前田さんとカリスマ

今朝も朝早くからAKBの前田さんが卒業ってどのテレビ局も大騒ぎ。
オッサンには関係ないから黙ってろよ、といわれればその通りなんで黙っててもいいんだが、この完全に社会現象としてどっしり座り込んでしまったAKB、前田さんという記号はなんなんだろう。

好きだ、嫌いだに文句を言うつもりはないんで、そのように読んでくださいな。

初めて前田さんが14歳からAKBで活動していたことを知りました。7年ですか。
「AKBが私の青春でした」という内容のことを泣きながら話していらしたが、21歳でしょ。あとからそういう時期もあったとご自身も思われるのかもしれないが、いくらなんでもこれで青春が終わったということはないだろう。言葉の綾だったんだとは思うけど。

AKBは社会的現象としてみれば記号として機能しているグループであるが、当然その中で活動している女性たちには毎日がリアリティ溢れるもので、踊りにも歌にも総選挙にもじゃんけんにも必死で力を注いでいるわけである。
しかし、本人たちも芸能の世界を長く見ているわけであるから、いずれこの現象は消費されていくことはわかっているだろう。それでも「今」を生きる彼女たちは、生き抜くしかない。

前田さんは理由は何回説明されてもよくわからないが、21歳で「卒業」という選択をされた。
アイドルという極めて日本的なポジションから離脱を決意した、ということになりますね。
日本的というのは悪く取らないでいただきたいんだが、飛びぬけて歌も踊りもうまくないけれど、需要をうまく作り出すことによって、トップスターに上り詰めて行く方々という意味で話を進めている。
水着でポーズをとる女性のことをではありません。

もともとアイドルという言葉は偶像から来ている。
共同幻想が作り上げる崇拝される人というところであろうか。

美空ひばりもアイドルであった。
ただ、美空ひばりの場合は驚嘆すべき歌の才能、映画で人を魅了するすべを完璧に身につけていた。
AKBの創造主である秋元氏は作詞家としてはある意味頂点とも言っていい美空ひばりの「川の流れのように」を書いている。美空ひばりが亡くなる前年に作られた曲である。芸能の全てを知り尽くした大スターにあたかも捧げるように書かれたものと、現在AKBが歌う歌詞が重ならない。
器用な人なんだという納得の仕方もあるのだろうが、私には秋元氏の底が見えない。
美空ひばりの最後の大ヒット曲を書いたことで、「今」求められるアイドルを模索したのだろうか。

前田さんに絶叫する何十万人の人がいても私にはその場に立つ前田敦子から美空ひばりが持っていたカリスマ性は感じられない。

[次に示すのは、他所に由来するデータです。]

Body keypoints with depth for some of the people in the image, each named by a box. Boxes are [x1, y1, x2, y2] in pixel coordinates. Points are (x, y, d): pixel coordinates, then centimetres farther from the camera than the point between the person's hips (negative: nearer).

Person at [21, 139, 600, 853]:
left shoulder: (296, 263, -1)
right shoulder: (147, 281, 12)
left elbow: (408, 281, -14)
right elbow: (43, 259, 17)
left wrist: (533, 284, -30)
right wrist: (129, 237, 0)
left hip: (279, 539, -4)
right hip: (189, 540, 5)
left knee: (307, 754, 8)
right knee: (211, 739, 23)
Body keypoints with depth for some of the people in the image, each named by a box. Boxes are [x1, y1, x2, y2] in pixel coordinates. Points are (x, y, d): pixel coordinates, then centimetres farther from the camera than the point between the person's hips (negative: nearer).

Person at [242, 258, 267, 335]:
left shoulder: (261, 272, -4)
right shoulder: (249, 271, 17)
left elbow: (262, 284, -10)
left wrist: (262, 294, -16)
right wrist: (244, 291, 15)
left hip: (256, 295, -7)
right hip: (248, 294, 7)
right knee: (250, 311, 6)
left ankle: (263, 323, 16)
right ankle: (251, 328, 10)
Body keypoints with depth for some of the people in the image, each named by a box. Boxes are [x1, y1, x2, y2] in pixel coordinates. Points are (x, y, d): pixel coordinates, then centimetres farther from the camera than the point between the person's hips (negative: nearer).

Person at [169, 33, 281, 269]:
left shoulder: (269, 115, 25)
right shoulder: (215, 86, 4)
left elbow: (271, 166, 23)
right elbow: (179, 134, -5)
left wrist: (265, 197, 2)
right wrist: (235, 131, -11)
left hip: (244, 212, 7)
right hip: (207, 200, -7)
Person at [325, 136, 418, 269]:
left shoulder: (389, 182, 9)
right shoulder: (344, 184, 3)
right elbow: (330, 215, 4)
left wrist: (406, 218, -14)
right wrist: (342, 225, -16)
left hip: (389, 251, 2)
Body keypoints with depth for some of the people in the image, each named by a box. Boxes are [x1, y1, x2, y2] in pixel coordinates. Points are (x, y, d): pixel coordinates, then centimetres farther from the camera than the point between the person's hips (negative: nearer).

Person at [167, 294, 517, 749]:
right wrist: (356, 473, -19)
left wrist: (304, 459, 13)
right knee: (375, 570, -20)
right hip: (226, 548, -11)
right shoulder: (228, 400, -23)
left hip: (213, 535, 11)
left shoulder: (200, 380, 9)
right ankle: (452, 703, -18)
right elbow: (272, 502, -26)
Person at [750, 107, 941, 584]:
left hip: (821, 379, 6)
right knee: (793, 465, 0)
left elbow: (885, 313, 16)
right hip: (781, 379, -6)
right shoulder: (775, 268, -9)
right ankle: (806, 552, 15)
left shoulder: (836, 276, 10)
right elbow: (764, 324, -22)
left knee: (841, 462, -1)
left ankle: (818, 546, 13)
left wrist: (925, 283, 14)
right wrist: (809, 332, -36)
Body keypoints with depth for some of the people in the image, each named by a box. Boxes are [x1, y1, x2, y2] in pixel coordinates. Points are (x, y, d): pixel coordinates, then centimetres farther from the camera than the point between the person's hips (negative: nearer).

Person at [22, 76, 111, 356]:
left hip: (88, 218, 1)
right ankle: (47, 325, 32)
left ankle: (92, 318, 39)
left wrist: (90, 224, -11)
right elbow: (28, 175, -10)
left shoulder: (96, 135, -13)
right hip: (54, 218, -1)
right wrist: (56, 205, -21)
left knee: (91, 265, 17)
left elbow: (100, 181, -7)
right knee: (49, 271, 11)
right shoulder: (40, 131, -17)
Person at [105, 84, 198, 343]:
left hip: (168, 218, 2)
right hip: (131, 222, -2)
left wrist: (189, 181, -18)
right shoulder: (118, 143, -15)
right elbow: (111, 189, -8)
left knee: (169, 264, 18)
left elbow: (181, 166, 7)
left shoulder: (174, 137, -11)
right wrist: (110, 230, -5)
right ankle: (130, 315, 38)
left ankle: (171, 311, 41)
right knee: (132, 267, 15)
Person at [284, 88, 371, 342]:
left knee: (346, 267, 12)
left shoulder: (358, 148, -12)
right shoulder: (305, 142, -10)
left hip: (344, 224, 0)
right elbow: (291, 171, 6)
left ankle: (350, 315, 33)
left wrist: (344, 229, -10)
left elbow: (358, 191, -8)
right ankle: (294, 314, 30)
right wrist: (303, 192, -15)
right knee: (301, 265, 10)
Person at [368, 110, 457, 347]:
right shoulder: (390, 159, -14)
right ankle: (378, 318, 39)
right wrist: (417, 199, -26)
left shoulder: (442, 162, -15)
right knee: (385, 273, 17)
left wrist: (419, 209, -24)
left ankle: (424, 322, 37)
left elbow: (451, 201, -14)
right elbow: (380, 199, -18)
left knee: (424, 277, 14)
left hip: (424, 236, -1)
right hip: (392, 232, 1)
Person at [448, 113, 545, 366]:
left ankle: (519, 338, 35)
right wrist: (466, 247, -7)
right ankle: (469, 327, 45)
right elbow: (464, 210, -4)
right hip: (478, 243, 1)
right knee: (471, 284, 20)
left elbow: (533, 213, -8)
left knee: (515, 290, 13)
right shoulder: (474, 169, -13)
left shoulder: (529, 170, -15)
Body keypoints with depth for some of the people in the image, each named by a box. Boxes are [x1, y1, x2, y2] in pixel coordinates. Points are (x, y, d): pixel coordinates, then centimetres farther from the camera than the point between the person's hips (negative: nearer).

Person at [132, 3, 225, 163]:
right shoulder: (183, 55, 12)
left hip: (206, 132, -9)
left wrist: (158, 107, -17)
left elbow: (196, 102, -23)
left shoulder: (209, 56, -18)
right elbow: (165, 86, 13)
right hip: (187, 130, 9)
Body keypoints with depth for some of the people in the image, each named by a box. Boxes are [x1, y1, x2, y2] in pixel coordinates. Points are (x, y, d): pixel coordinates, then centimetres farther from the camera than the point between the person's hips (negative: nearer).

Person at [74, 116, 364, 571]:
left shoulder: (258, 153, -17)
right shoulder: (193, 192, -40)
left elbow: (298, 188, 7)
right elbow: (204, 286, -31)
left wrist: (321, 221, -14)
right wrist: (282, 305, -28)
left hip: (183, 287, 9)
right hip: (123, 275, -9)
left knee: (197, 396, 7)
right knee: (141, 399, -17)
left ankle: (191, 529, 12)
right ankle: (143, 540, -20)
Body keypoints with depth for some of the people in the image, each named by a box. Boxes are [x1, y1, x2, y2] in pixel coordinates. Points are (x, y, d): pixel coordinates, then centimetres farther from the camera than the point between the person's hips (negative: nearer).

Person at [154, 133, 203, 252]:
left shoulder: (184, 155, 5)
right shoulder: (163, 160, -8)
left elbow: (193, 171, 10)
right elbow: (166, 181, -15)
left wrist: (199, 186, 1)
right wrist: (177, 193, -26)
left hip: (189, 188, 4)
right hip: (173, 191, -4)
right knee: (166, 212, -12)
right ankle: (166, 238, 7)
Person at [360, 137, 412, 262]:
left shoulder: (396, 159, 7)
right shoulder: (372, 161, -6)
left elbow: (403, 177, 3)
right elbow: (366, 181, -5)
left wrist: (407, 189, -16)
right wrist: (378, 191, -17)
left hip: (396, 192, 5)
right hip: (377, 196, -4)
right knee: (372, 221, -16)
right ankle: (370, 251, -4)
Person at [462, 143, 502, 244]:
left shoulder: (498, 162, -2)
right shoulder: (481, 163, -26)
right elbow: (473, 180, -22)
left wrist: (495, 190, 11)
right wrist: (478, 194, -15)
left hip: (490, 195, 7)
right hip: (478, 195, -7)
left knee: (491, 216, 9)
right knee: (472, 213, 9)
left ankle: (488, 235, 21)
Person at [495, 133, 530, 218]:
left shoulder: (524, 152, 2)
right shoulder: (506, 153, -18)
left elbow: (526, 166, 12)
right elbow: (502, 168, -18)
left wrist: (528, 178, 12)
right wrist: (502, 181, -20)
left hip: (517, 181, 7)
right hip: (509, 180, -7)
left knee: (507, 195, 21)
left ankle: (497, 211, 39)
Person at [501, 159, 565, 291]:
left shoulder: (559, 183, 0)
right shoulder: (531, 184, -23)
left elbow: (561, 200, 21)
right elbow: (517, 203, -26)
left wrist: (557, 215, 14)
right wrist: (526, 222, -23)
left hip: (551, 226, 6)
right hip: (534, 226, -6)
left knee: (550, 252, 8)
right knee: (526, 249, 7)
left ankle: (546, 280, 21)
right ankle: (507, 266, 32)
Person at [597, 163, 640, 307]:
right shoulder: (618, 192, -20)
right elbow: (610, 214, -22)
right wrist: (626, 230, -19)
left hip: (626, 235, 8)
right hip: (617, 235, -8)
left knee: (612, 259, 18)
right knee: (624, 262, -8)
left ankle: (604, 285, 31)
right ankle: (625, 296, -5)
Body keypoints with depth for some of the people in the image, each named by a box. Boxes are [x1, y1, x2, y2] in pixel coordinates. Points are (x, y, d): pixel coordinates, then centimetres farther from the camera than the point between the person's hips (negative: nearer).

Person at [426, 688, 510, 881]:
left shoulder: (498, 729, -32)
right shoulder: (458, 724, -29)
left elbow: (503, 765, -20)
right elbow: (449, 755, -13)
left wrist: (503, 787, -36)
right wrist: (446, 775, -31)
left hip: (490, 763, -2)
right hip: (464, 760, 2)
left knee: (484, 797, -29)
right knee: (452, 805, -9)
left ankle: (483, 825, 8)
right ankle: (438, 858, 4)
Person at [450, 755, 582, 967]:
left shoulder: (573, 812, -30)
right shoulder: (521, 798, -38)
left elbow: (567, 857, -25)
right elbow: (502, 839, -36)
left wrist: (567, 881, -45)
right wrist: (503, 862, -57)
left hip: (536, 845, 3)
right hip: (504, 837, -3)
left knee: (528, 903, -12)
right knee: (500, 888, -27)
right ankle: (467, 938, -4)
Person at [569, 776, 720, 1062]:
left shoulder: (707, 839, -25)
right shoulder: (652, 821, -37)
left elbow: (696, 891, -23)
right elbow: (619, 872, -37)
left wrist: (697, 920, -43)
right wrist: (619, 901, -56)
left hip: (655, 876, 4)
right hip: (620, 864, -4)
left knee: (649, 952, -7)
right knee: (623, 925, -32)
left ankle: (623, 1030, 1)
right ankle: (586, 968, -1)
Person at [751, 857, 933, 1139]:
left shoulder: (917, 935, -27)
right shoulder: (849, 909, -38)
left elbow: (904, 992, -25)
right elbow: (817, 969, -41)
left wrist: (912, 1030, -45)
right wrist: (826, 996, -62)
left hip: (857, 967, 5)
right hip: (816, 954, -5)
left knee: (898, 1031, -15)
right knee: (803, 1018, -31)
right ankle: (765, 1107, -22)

これは私がオッサンだからではない。人の前に立ち一言話しただけでファンでなくてもそこにいる人間全員を圧倒してしまうような存在感が美空ひばりにはあった。

川は流れ、同じ水に見えても常に変化している。
カリスマ性を持つアイドルは必要なくなると秋元氏には見えていたのだろうか。

客が数人しか入らないこともあった秋葉原の小さな劇場から武道館という会場を熱狂的なファンで埋め尽くす成功譚には確かにモノガタリがしっかりと塗りこまれており、ファンもメンバーもそのモノガタリに酔いしれ、笑い、泣き、感動するのだが、そのモノガタリはカリスマを必要としていない。あるいはカリスマを排除する仕組みができている。

カリスマ必要論を語っているのではない。
秋元氏は今の日本を見ながらカリスマは求められていないことに気がついたのではないか、ということを推論しているだけである。

無理やり政治状況と結び付けようという気もない。ただ、現状も今の日本人が選んだものであるということだ。

「秋元氏は何がしたくてAKBをやっているんだろう」と聞くと「アイドルが大好きなんですよ」という答えが返ってきた。求めていた答えとはずれているんだが、「なるほどその通りかも」と深く納得させられる答えでもあった。
「日本を元気にしたいんですよ」と言われたら、逆に怖くなったような気がする。

インドのゴアではマリア像がいたる所に立っている。ヨーロッパのカソリックの国より多いような気がした。マリア像もひとつのアイドルである。